Al snel komen we aan bij het bedrijf van mijn gastheer, een garage tegenover de Renault-vestiging van Amman. Ik word voorgesteld aan het personeel, dat lijkt speciaal voor mijn komst allemaal een stofjas te hebben gekregen. In iedere stofjas zitten nog de vouwen en ook de klanten reageren een beetjes verbaasd of deze nieuwe outfit. Daar sta je dan in Amman, buiten in het zonnetje. Ik ben ingegaan op een uitnodiging vanuit Amman. Ze willen alles weten van onze spoelactiviteiten. Het bedrijf waardoor ik uitgenodigd ben, is gespecialiseerd in het repareren en reviseren van automatische versnellingsbakken van Citroën, met name de AL4. We hebben een deal gemaakt: ik leer hen het flushen en spoelen van de versnellingsbakken, zij leren mij het repareren en reviseren van de AL4 versnellingsbakken. Dat is iets wat in Nederland niemand mij kan of wil leren. Twee dagen verblijf ik in de garage, krijg ik alle ins en outs te horen van de versnellingsbakken, demonteer en monteer zelf een aantal bakken en doe een aantal reparaties. Ik leer hen niet alleen het spoelen, maar breng hen ook weer het een en ander bij; de moderne auto’s met elektronica geven nog weleens wat moeite.

Verder word ik als een ware attractie overal mee naar toe gesleept. Overal “from Holland”. En dat komt goed uit. Onderdelen voor bepaalde modellen die bij ons niet leverbaar zijn, kan ik daar gewoon bestellen. Maar het blijft over en weer gaan, een andere Citroën-specialist heeft wel iets heel speciaals… ik ben benieuwd, of ik voor dat model ook onderdelen weet. Ik kom bij een bedrijf terecht met alleen maar bergen onderdelen, ga twee trappen naar beneden en daar staat het speciale model, een 2CV. Volgens de garagist de enige in Jordanië. Wat er naast staat vind ik ook wel leuk: een Visa GTi en een C25 pick-up.

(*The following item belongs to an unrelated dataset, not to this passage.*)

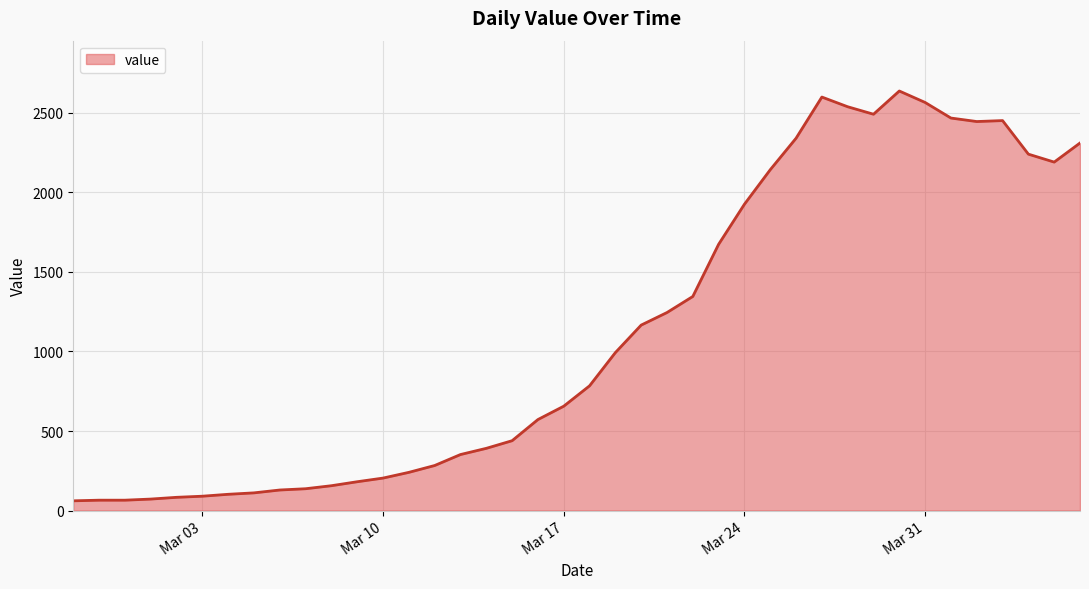

What is the smallest value displayed?

61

De hele dag bespreken we veel, niet alleen waarvoor ik gekomen ben, maar ook hoe zij daar een bedrijf runnen. Dat is compleet anders dan wij gewend zijn. Het begint al met de werktijden, van 8.00 tot 19.00. Er worden geen afspraken gemaakt, iedereen komt gewoon langs. Wordt je hier niet geholpen, dan om de hoek wel. Dit betekent ook dat er meer onderdelen op voorraad moeten zijn. Als we het toch over onderdelen hebben: in Jordanië is de BTW op onderdelen 45%. “Maar,” zegt mijn gastheer: “Onze onderdelen komen uit de bergen”. Wat is dit nu weer voor sprookje, onderdelen uit de bergen? Nee, onderdelen worden via de bergen uit Syrië en Libanon gesmokkeld en zo ontduik je dus in ieder geval een beetje belasting. Verder gebeurt veel, zo niet alles, op straat. Olie verversen gaat door middel van afzuigen. Bij koelvloeistof verversen gaat de slang eraf. Deze stenen zijn daar speciaal voor. Dan loopt het toch de goot in? Jahaa, (smile): goed, hè?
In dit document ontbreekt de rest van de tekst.